IIA is one implication of the MNL at the individual level: conditional on covariates, the odds between two alternatives do not depend on the rest of the choice set. That fact is worth knowing, but it should not organize the empirical discussion. The important question is which restrictions generate substitution beyond observed covariates, and whether the data contain variation that can discipline the corresponding parameters.

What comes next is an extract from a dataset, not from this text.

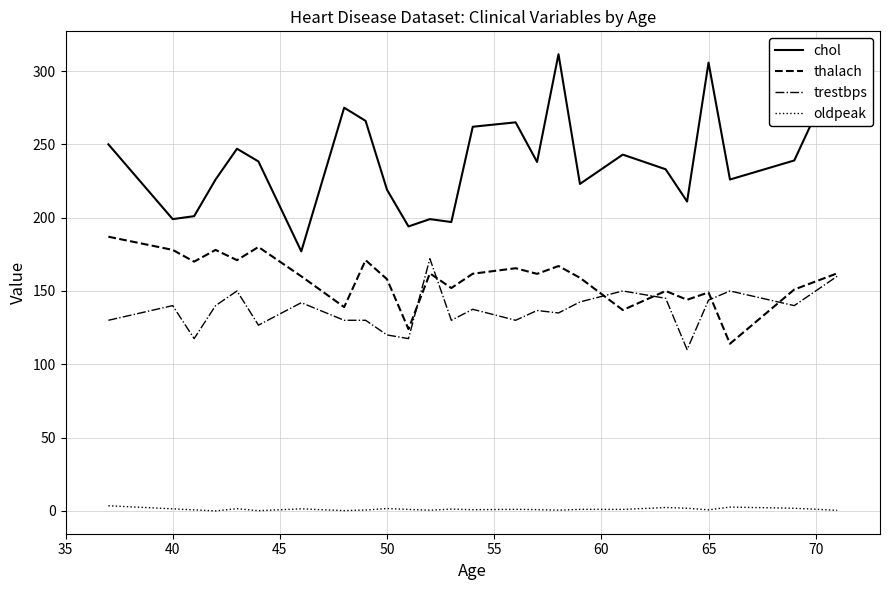

In chol, how many points are higher than both neighbors (excluding endpoints)?

7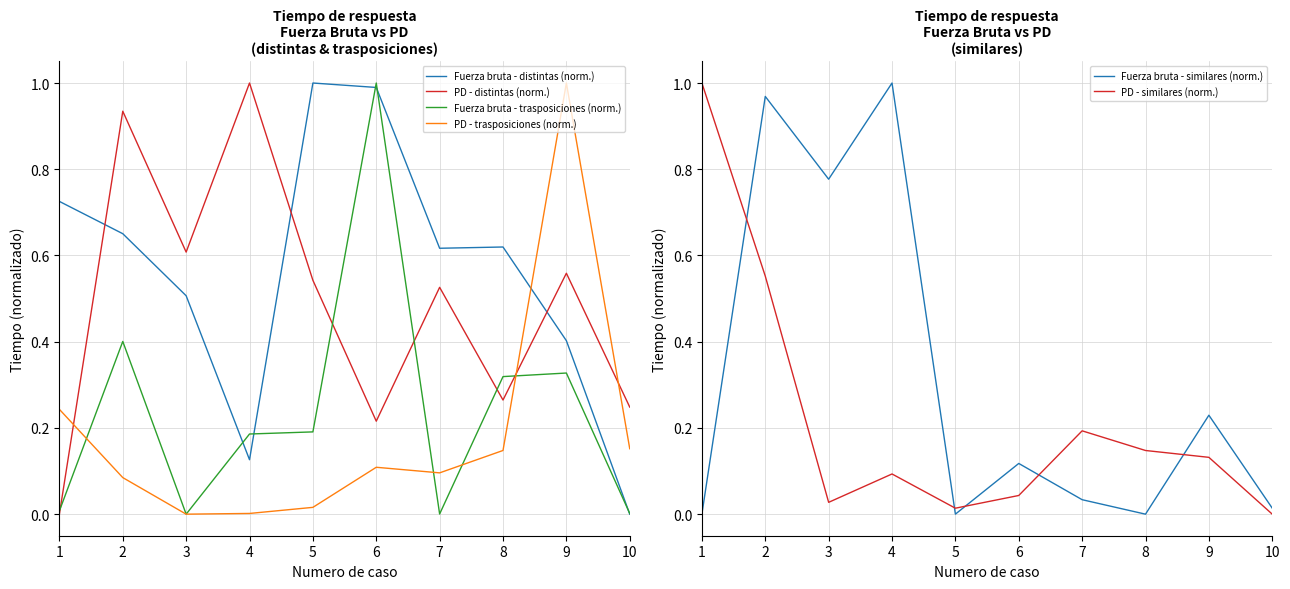

Is the value of PD - similares (norm.) at 6 greater than the value of PD - trasposiciones (norm.) at 8?

No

| Model | What supplies substitution structure? | What has to be defended? |
|---|---|---|
| Multinomial logit | Included covariates and observed heterogeneity across choice situations. | The maintained utility index and the absence of unobserved closeness among alternatives. Individual-level diversion is proportional to fitted choice probabilities. |
| Nested logit | Shared unobservables within pre-specified nests, summarized by one dissimilarity parameter per nest. | The nesting tree and the random-utility interpretation of the estimated dissimilarity parameters. Correlation exists only where the tree permits it. |
| Mixed logit | A mixing distribution \(f(\beta)\) for tastes, possibly with correlated random coefficients. | The distributional family, its tails, simulation accuracy, and the variation that identifies heterogeneity: repeated choices, rich market or choice-set variation, or experimental variation. |
| Multinomial probit | A covariance matrix for utility-difference shocks. | Scale normalization, a rapidly growing covariance parameterization, MCMC diagnostics and a clear rule for extending the covariance structure in counterfactual choice sets. |
A few principles follow.
Start from the estimand. If the object is an own-price elasticity on the observed menu, a transparent MNL or nested logit may be the right empirical discipline. If the object is merger diversion, entry, exit, or individual-level welfare under a changed menu, the model must say who is close to whom.
Separate variation from functional form. Flexible models are valuable when the data contain the variation needed to estimate the relevant heterogeneity or covariance. Without that variation, flexibility is still present, but it is coming from the maintained distribution, tree or covariance structure.
Use the simplest model that carries the relevant margin. A thin cross-section with one choice per person and a fixed menu rarely identifies a rich distribution of tastes. A well-motivated nest may be more credible than a weakly identified random-coefficients specification; a panel or BLP-style setting may justify the richer model.
Report substitution, not just fit. For policy work, the relevant output is often the diversion matrix, WTP distribution or welfare change, not only the likelihood. Compare those objects across plausible specifications. If the policy conclusion moves with the nesting tree or the tail of \(f(\beta)\), that sensitivity is part of the result.
Each model’s own vignette develops these tradeoffs in detail: MNL, nested logit, mixed logit.
Several excellent R packages estimate discrete-choice models — among them mlogit, logitr, gmnl, apollo and mixl. choicer’s focus is a fast C++ core with analytical gradients and Hessians, and a single, consistent post-estimation toolkit aimed at the demand and welfare quantities applied economists report.